Bridal veils are the icing on the cake of a bride's wedding attire. Though these accessories are not mandatory, many brides choose to wear them to complete their wedding day look. However, it is important to decide which veil looks best for your gown style, as the two should not be at odds with one another. Therefore, if you have a short, informal dress, look for a blusher or birdcage veil. If your gown boasts a seven-foot train, consider wearing a cathedral-length veil to match.
- Skill level:
- Moderately Easy
Decide on the correct colour. Choosing the incorrect veil colour will make the veil or gown appear dingy, so it's important to match the two carefully. Bright white gowns need white veils, but any variation of white shades will require a diamond white veil, as this colour is softer than bright white. Ivory gowns will need ivory veils with pale yellow undertones, while champagne-coloured gowns require veils with hints of gold or, in regard to darker shades, brown.
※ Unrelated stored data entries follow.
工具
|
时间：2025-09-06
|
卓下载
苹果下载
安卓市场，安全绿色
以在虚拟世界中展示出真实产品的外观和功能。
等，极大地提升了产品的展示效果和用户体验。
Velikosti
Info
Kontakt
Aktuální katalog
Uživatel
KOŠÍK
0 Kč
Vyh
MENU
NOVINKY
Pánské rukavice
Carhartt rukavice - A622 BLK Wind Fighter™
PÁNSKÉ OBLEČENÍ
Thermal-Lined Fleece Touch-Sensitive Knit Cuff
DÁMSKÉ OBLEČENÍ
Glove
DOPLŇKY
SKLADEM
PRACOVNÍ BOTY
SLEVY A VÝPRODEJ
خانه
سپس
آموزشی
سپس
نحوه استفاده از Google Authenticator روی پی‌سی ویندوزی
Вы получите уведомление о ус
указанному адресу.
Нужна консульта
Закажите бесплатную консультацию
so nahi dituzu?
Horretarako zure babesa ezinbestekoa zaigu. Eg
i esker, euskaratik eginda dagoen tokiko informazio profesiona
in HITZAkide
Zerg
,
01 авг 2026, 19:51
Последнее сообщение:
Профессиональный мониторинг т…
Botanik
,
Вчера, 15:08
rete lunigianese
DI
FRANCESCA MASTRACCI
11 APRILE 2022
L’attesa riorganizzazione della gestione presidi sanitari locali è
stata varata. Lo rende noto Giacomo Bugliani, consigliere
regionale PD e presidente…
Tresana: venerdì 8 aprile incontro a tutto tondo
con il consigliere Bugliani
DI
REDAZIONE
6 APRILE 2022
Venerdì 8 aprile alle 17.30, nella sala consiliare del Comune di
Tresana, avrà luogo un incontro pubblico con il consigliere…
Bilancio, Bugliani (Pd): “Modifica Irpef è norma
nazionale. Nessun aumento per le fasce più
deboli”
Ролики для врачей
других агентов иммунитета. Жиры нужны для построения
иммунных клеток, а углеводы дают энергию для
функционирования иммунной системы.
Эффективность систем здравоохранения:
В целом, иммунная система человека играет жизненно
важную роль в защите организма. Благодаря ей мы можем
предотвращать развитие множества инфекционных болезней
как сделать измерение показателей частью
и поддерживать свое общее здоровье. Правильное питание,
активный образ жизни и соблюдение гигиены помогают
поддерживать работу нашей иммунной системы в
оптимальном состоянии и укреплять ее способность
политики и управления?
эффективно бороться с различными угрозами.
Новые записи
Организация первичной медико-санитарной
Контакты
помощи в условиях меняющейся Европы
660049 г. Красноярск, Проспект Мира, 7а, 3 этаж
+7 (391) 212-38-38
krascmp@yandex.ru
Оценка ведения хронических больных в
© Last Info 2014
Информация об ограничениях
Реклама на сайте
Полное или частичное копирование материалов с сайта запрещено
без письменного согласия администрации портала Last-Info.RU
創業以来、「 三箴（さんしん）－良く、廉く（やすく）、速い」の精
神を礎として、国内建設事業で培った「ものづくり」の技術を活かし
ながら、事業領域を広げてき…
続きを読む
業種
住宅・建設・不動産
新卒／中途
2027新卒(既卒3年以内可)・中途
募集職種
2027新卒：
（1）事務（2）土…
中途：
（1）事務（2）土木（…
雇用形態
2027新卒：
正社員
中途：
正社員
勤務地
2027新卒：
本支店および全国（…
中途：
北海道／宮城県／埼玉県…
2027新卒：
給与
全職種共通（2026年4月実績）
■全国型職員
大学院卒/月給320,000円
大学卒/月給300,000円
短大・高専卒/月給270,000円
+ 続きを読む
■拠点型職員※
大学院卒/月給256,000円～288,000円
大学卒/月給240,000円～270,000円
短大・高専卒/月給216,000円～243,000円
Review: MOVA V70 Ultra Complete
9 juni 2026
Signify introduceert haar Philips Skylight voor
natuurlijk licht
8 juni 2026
Select a veil style. Your veil should be shorter than the train or hemline of your gown and match your ceremony's level of formality. For instance, blusher and flyaway veils are appropriate for informal weddings, while elbow and fingertip length veils work well for formal and semi-formal occasions. Chapel and cathedral veils are best for formal events. Birdcage veils add a distinctly vintage feel and are appropriate for most wedding styles.
Avoid veil hemlines that are the same as horizontal detailing on your dress, as this will make you look shorter and give that horizontal line a wider look. Therefore, select veils that are a few inches shorter than your natural waist or ones that fall below the gown's waistline silhouette. Additionally, do not select a gown with embellishments that begin right at your waistline, as this will have the same effect as a hemline.
Pick any desired embellishments. Remember that the veil's embellishments should complement your gown, not compete with it. Therefore, pick one element from the gown's construction, such as pearl beading or embroidery, and incorporate that into your veil. Avoid overloading it with trims, flowers and crystals all at the same time, as this will steal your gown's thunder.
Think of practicalities. Do not purchase a cathedral-length veil if you want to wear the headpiece for the entire night. If this is the case, select a two-tier veil with a removable layer. This will allow you to wear the shorter tier on its own at the reception and save the glamour of the long veil for the ceremony.
Tips and warnings
- Try on as many veil styles at the bridal boutique when you purchase your gown to help you get an idea of what looks best with your frame and face shape.